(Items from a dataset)
Segment Open
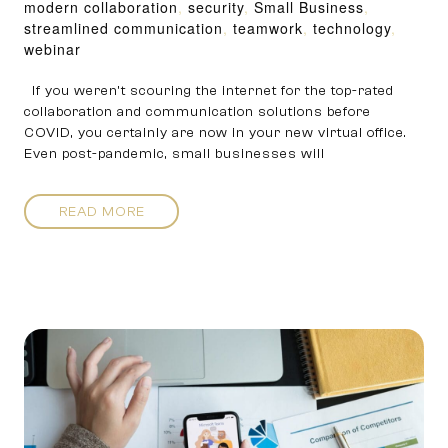
modern collaboration
,
security
,
Small Business
,
streamlined communication
,
teamwork
,
technology
,
webinar
If you weren’t scouring the internet for the top-rated
collaboration and communication solutions before
COVID, you certainly are now in your new virtual office.
Even post-pandemic, small businesses will
READ MORE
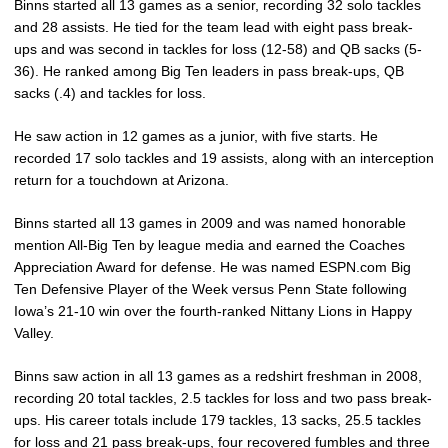
Binns started all 13 games as a senior, recording 32 solo tackles
and 28 assists. He tied for the team lead with eight pass break-
ups and was second in tackles for loss (12-58) and QB sacks (5-
36). He ranked among Big Ten leaders in pass break-ups, QB
sacks (.4) and tackles for loss.
He saw action in 12 games as a junior, with five starts. He
recorded 17 solo tackles and 19 assists, along with an interception
return for a touchdown at Arizona.
Binns started all 13 games in 2009 and was named honorable
mention All-Big Ten by league media and earned the Coaches
Appreciation Award for defense. He was named ESPN.com Big
Ten Defensive Player of the Week versus Penn State following
Iowa’s 21-10 win over the fourth-ranked Nittany Lions in Happy
Valley.
Binns saw action in all 13 games as a redshirt freshman in 2008,
recording 20 total tackles, 2.5 tackles for loss and two pass break-
ups. His career totals include 179 tackles, 13 sacks, 25.5 tackles
for loss and 21 pass break-ups, four recovered fumbles and three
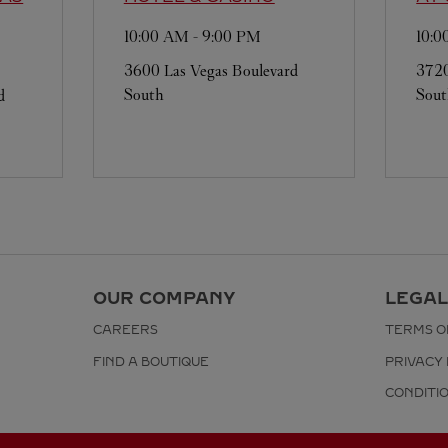
10:00 AM
-
9:00 PM
10:
3600 Las Vegas Boulevard
3720
South
Sou
d
OUR COMPANY
LEGAL
CAREERS
TERMS O
FIND A BOUTIQUE
PRIVACY 
CONDITI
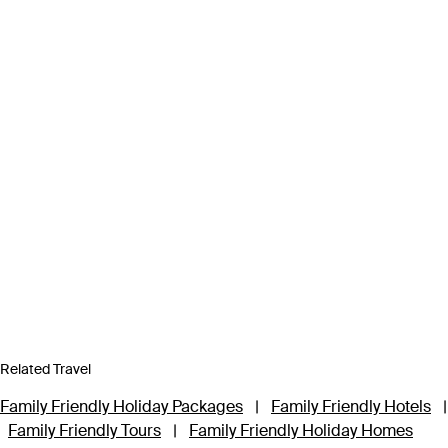
Related Travel
Family Friendly Holiday Packages
|
Family Friendly Hotels
|
Family Friendly Tours
|
Family Friendly Holiday Homes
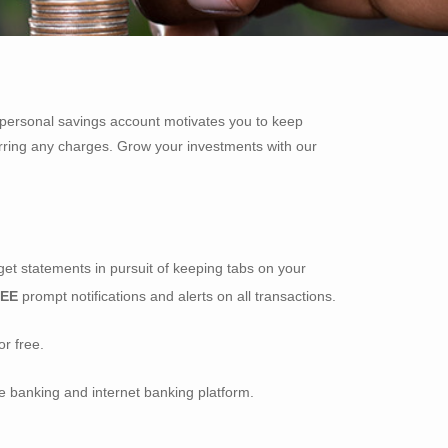
A personal savings account motivates you to keep
rring any charges. Grow your investments with our
get statements in pursuit of keeping tabs on your
REE
prompt notifications and alerts on all transactions.
r free.
e banking and internet banking platform.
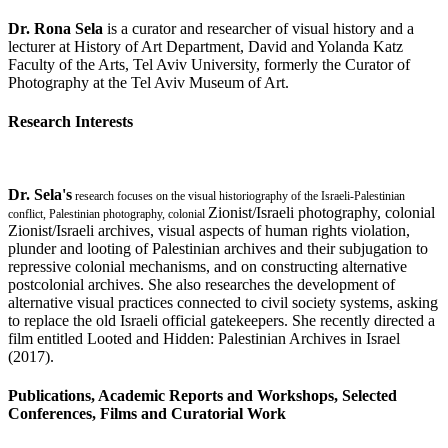
Dr. Rona Sela
is a curator and researcher of visual history and a
lecturer at History of Art Department, David and Yolanda Katz
Faculty of the Arts, Tel Aviv University, formerly the Curator of
Photography at the Tel Aviv Museum of Art.
Research Interests
Dr. Sela's
research focuses on the visual historiography of the Israeli-Palestinian
Zionist/Israeli photography, colonial
conflict, Palestinian photography, colonial
Zionist/Israeli archives, visual aspects of human rights violation,
plunder and looting of Palestinian archives and their subjugation to
repressive colonial mechanisms, and on constructing alternative
postcolonial archives. She also researches the development of
alternative visual practices connected to civil society systems, asking
to replace the old Israeli official gatekeepers. She recently directed a
film entitled Looted and Hidden: Palestinian Archives in Israel
(2017).
Publications, Academic Reports and Workshops, Selected
Conferences, Films and Curatorial Work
Segment Closed
● **Task statement**:
The number of lines in the entries holding the word "sacks" is what is needed. Supply that number only.

● **Reply to the exercise**:
3